Given request – Reproduce every line of the records below verbatim, omitting the pictures.

+-------+

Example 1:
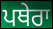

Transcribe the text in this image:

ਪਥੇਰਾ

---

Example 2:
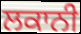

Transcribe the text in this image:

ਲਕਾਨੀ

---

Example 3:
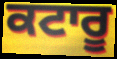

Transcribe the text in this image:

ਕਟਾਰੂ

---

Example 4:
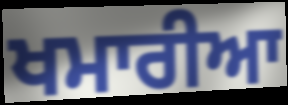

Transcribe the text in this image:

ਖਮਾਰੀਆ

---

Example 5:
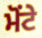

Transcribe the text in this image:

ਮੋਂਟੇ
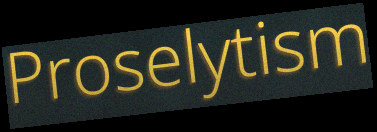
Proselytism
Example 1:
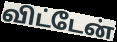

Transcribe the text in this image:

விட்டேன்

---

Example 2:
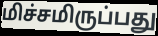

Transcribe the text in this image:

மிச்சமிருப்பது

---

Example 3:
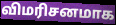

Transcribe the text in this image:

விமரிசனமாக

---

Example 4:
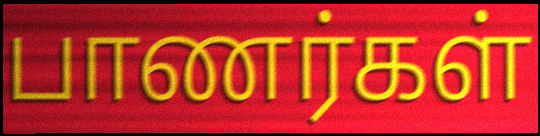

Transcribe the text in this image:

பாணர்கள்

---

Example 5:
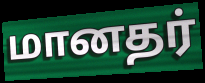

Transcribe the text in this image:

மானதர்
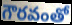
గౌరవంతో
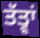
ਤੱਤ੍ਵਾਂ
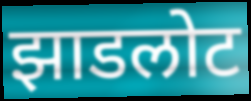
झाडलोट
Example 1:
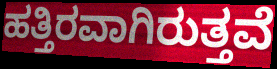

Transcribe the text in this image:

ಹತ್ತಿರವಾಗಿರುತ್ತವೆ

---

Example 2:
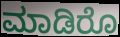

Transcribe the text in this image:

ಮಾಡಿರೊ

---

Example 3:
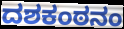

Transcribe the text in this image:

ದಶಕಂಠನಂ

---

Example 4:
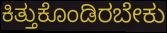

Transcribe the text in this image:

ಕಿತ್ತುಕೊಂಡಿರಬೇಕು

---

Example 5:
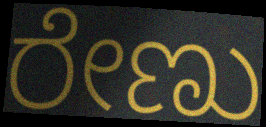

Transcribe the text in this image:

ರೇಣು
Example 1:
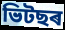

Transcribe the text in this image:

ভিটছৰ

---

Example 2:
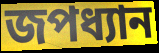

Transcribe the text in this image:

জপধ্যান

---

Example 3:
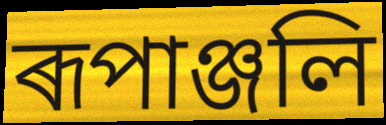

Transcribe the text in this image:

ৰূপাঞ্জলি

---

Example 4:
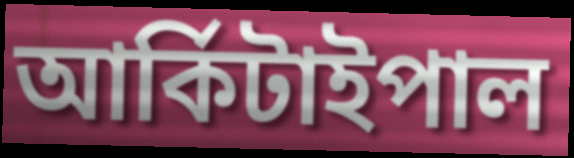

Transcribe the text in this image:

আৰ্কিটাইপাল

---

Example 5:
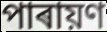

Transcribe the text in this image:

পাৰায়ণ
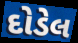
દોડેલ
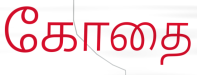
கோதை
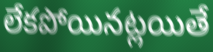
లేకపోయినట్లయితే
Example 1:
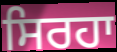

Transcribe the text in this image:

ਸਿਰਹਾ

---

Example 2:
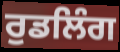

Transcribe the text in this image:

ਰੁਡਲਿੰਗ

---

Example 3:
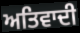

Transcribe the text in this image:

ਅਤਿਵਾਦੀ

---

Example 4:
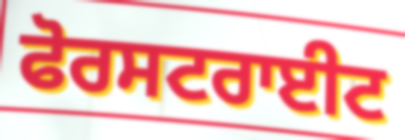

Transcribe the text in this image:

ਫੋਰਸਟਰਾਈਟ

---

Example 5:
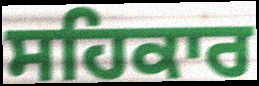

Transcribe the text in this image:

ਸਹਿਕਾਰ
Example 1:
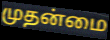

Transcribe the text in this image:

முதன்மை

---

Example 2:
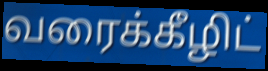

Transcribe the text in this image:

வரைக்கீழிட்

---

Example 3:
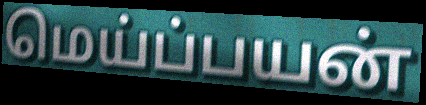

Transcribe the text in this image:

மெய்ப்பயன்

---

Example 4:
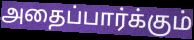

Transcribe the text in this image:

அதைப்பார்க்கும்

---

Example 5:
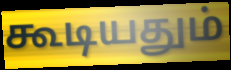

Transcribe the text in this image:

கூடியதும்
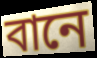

+-------+

Answer to the task –
Example 1:

Transcribe the text in this image:

ਪਥੇਰਾ

---

Example 2:

Transcribe the text in this image:

ਲਕਾਨੀ

---

Example 3:

Transcribe the text in this image:

ਕਟਾਰੂ

---

Example 4:

Transcribe the text in this image:

ਖਮਾਰੀਆ

---

Example 5:

Transcribe the text in this image:

ਮੋਂਟੇ
Proselytism
Example 1:

Transcribe the text in this image:

விட்டேன்

---

Example 2:

Transcribe the text in this image:

மிச்சமிருப்பது

---

Example 3:

Transcribe the text in this image:

விமரிசனமாக

---

Example 4:

Transcribe the text in this image:

பாணர்கள்

---

Example 5:

Transcribe the text in this image:

மானதர்
గౌరవంతో
ਤੱਤ੍ਵਾਂ
झाडलोट
Example 1:

Transcribe the text in this image:

ಹತ್ತಿರವಾಗಿರುತ್ತವೆ

---

Example 2:

Transcribe the text in this image:

ಮಾಡಿರೊ

---

Example 3:

Transcribe the text in this image:

ದಶಕಂಠನಂ

---

Example 4:

Transcribe the text in this image:

ಕಿತ್ತುಕೊಂಡಿರಬೇಕು

---

Example 5:

Transcribe the text in this image:

ರೇಣು
Example 1:

Transcribe the text in this image:

ভিটছৰ

---

Example 2:

Transcribe the text in this image:

জপধ্যান

---

Example 3:

Transcribe the text in this image:

ৰূপাঞ্জলি

---

Example 4:

Transcribe the text in this image:

আৰ্কিটাইপাল

---

Example 5:

Transcribe the text in this image:

পাৰায়ণ
દોડેલ
கோதை
లేకపోయినట్లయితే
Example 1:

Transcribe the text in this image:

ਸਿਰਹਾ

---

Example 2:

Transcribe the text in this image:

ਰੁਡਲਿੰਗ

---

Example 3:

Transcribe the text in this image:

ਅਤਿਵਾਦੀ

---

Example 4:

Transcribe the text in this image:

ਫੋਰਸਟਰਾਈਟ

---

Example 5:

Transcribe the text in this image:

ਸਹਿਕਾਰ
Example 1:

Transcribe the text in this image:

முதன்மை

---

Example 2:

Transcribe the text in this image:

வரைக்கீழிட்

---

Example 3:

Transcribe the text in this image:

மெய்ப்பயன்

---

Example 4:

Transcribe the text in this image:

அதைப்பார்க்கும்

---

Example 5:

Transcribe the text in this image:

கூடியதும்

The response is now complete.